PG&E and Sempra argue that the adder would be redundant with a GHG emissions cap.
Based on the comments in this proceeding, we are inclined to eliminate a GHG or carbon adder once a working GHG emissions cap is in place. However, the time to discontinue the use of the adder is only after we have successfully implemented a GHG emissions cap, and have considered the value of continuing with a carbon adder in that context. Until further notice from this Commission, the GHG/carbon adder should still be used in procurement resource evaluation.
4.7. Treatment of GHG Emissions From Natural Gas for Purposes Other Than Electricity Generation
Utility customers' direct use of natural gas is substantial compared with the amount of natural gas used to produce electricity for utility customers.34 NRDC estimates that approximately 15% of carbon dioxide emissions are associated with end-use consumption of natural gas, making it a substantial contributor to the State's GHG emissions.35 Both the Sky Trust and the modified staff proposals suggest that the Commission consider the issue of setting limits on GHG emissions associated with natural gas distribution for purposes other than electricity generation. The workshop report and subsequent ALJ ruling posed the following questions for comment:
(1) Can or should GHG emissions from non-electric generation usages of natural gas be addressed in a GHG cap and overall procurement incentive framework for the IOUs? If so, how?
(2) Are there important differences between a load-based and a generation-based approach in this regard?
(3) If the Commission focuses initially on GHG emissions associated with the production of electricity, what steps should it take to ensure that GHG emissions associated with customer use of natural gas can be incorporated in the future?
As a general principle, we believe that any long-term effort to limit carbon emissions should address natural gas use both for electricity production and directly by customers. To this end, the logical corollary to a load-based cap on GHG emissions for electricity procurement would be a GHG limitation program that includes emissions from the natural gas sector. However, we are persuaded by the comments and workshop discussion that we should refrain from limiting emissions from non-electric generation usages of natural gas until the requisite emission reporting and certification protocols become available.
In the meantime, however, we will continue to establish aggressive goals for energy efficiency in both the natural gas and electric sectors. We will also continue to support the CEC in its efforts to improve building and appliance efficiencies through codes and standards, and take other steps to reduce end-use consumption of GHG-emitting energy sources over time through our energy efficiency, demand response and renewable energy programs.
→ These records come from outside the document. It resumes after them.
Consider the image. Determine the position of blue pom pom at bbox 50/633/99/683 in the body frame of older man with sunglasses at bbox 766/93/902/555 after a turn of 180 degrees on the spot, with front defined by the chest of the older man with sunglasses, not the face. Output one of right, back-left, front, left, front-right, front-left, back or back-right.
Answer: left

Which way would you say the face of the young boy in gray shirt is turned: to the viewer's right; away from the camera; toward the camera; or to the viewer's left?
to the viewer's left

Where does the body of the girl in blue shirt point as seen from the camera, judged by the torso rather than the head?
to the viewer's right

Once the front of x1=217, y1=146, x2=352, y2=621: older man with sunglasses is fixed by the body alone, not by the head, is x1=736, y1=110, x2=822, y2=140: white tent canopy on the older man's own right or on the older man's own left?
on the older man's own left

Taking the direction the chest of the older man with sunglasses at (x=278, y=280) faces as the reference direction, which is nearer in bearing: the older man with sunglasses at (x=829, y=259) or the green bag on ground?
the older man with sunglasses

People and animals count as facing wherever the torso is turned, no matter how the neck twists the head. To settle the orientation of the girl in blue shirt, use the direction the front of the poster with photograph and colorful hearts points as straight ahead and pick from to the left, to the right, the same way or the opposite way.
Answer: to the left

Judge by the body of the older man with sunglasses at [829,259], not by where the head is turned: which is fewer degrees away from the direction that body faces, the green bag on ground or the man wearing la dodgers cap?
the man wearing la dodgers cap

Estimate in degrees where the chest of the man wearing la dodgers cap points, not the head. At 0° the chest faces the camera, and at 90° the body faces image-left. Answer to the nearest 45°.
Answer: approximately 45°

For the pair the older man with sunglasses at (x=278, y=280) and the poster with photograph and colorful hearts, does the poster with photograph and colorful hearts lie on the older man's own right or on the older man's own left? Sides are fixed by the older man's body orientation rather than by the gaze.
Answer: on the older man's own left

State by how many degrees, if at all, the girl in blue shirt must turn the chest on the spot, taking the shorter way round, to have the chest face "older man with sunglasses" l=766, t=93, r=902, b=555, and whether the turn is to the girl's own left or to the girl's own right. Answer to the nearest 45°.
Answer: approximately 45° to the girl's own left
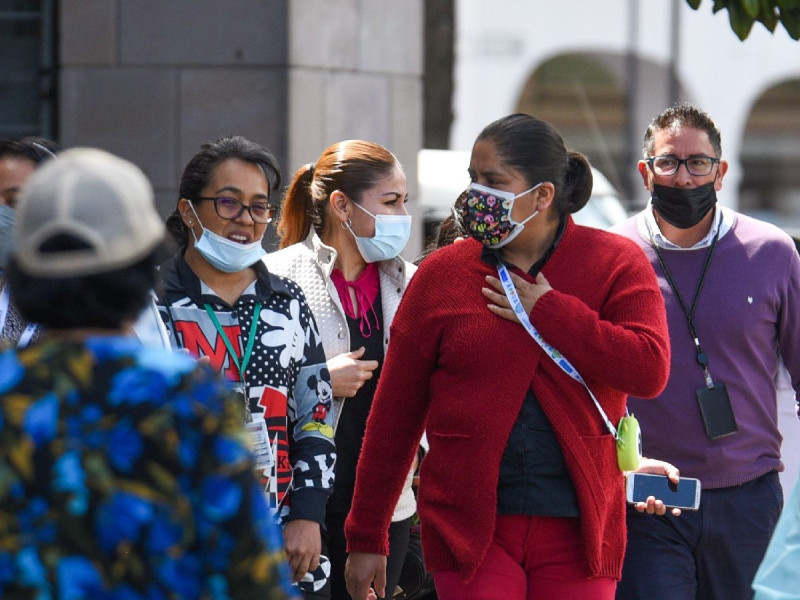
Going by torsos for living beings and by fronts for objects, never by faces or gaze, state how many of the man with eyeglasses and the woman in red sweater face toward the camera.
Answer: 2

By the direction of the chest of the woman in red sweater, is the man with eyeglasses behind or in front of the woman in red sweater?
behind

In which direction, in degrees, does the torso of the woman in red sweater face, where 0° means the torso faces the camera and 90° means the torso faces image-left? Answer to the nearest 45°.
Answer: approximately 0°
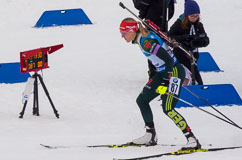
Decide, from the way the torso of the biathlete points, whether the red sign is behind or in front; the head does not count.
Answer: in front

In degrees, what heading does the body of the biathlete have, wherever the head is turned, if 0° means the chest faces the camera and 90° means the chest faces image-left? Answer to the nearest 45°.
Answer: approximately 90°

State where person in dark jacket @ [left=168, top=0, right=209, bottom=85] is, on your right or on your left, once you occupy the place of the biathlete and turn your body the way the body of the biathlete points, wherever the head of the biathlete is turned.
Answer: on your right

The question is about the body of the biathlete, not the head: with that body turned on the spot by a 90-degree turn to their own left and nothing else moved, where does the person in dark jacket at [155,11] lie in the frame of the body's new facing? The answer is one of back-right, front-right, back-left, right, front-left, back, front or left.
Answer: back

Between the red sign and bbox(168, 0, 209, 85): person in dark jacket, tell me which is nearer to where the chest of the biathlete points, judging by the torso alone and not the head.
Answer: the red sign
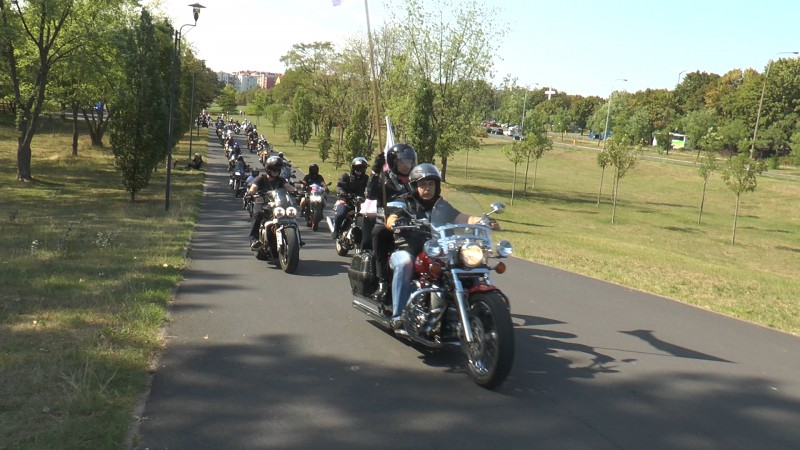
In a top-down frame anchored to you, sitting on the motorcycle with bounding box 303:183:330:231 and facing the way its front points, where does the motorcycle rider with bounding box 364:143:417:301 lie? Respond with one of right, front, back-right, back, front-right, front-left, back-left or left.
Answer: front

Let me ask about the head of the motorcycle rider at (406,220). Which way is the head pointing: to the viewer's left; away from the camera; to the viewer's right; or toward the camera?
toward the camera

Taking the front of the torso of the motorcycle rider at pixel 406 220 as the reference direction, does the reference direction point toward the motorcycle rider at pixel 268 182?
no

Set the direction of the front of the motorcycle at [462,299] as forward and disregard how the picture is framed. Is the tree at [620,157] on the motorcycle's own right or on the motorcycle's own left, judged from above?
on the motorcycle's own left

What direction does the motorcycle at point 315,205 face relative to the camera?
toward the camera

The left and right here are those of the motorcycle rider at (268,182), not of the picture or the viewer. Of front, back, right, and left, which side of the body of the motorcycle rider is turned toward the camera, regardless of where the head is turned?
front

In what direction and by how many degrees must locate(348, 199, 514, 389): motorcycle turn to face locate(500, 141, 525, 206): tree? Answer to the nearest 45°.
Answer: approximately 135° to its left

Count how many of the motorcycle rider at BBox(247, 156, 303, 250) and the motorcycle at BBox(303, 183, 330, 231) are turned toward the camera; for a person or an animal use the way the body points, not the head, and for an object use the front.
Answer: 2

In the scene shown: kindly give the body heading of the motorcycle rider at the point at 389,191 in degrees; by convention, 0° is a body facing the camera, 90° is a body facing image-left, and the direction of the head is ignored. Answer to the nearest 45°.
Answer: approximately 315°

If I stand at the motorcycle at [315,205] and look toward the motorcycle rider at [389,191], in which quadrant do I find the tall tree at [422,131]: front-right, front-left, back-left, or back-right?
back-left

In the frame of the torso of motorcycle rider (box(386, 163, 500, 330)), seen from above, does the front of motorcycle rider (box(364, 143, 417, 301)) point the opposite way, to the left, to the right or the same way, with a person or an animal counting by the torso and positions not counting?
the same way

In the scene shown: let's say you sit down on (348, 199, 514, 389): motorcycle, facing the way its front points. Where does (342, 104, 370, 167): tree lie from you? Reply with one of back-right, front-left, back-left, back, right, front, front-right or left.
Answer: back-left

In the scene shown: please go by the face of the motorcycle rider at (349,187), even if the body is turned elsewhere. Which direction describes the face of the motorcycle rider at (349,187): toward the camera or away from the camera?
toward the camera

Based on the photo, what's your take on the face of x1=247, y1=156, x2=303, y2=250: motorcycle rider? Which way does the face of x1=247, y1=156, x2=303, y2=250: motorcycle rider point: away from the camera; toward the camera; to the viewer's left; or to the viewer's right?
toward the camera

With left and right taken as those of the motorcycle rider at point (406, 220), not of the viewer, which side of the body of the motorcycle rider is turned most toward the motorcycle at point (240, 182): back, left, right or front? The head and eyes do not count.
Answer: back

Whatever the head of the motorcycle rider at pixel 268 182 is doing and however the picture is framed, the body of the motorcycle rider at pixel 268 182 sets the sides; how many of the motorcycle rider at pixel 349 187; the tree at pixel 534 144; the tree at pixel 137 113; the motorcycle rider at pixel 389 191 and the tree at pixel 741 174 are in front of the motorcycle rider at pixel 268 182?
1

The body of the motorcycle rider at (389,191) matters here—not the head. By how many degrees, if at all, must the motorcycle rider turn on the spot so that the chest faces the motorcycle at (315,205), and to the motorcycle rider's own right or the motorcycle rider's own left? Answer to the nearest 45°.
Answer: approximately 135° to the motorcycle rider's own left

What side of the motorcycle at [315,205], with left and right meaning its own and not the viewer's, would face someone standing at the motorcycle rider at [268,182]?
front

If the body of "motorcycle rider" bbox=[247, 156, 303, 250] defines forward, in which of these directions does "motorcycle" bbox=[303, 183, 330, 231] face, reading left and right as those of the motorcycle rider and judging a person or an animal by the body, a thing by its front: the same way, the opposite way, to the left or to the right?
the same way

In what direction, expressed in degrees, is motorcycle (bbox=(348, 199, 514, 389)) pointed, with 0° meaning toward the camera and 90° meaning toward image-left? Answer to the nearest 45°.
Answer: approximately 315°
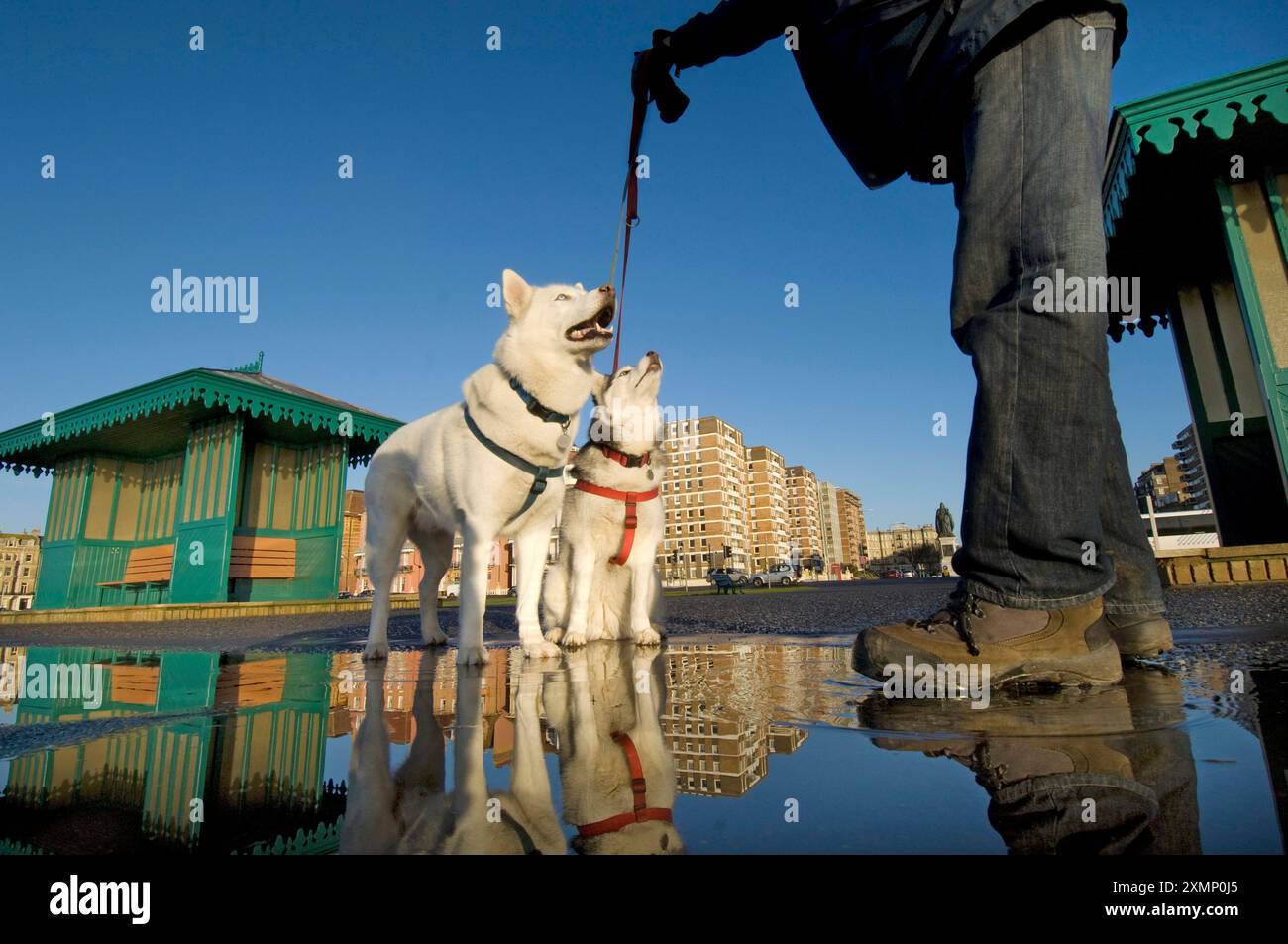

During the implementation phase discussed below, we will further define the steps this Commission should take to ensure that GHG emissions associated with customer use of natural gas are incorporated into a procurement incentive framework in the future.
31 That discussion will also need to consider appropriate adjustments for energy service providers and community choice aggregators to take account of the fact that these entities did not exist as of 1990.
32 Post-Workshop Opening Comments of The Union of Concerned Scientists on Procurement Incentive Framework Workshop Report, May 2, 2005, pp. 8-9.
33 Letter dated May 23, 2005 to President Michael Peevey from CCAR.
34 The CEC reports that direct utility customer natural gas consumption is currently about 58% of total usage, with the remaining 42% used to power in-state electricity generation. This does not include gas usage associated with imported electricity. See http://www.energy.ca.gov/naturalgas/statistics/natural_gas_consumption_electricity.html.
35 Post Workshop Comments of the NRDC on a Procurement Incentive Framework, May 2, 2005, p. 10.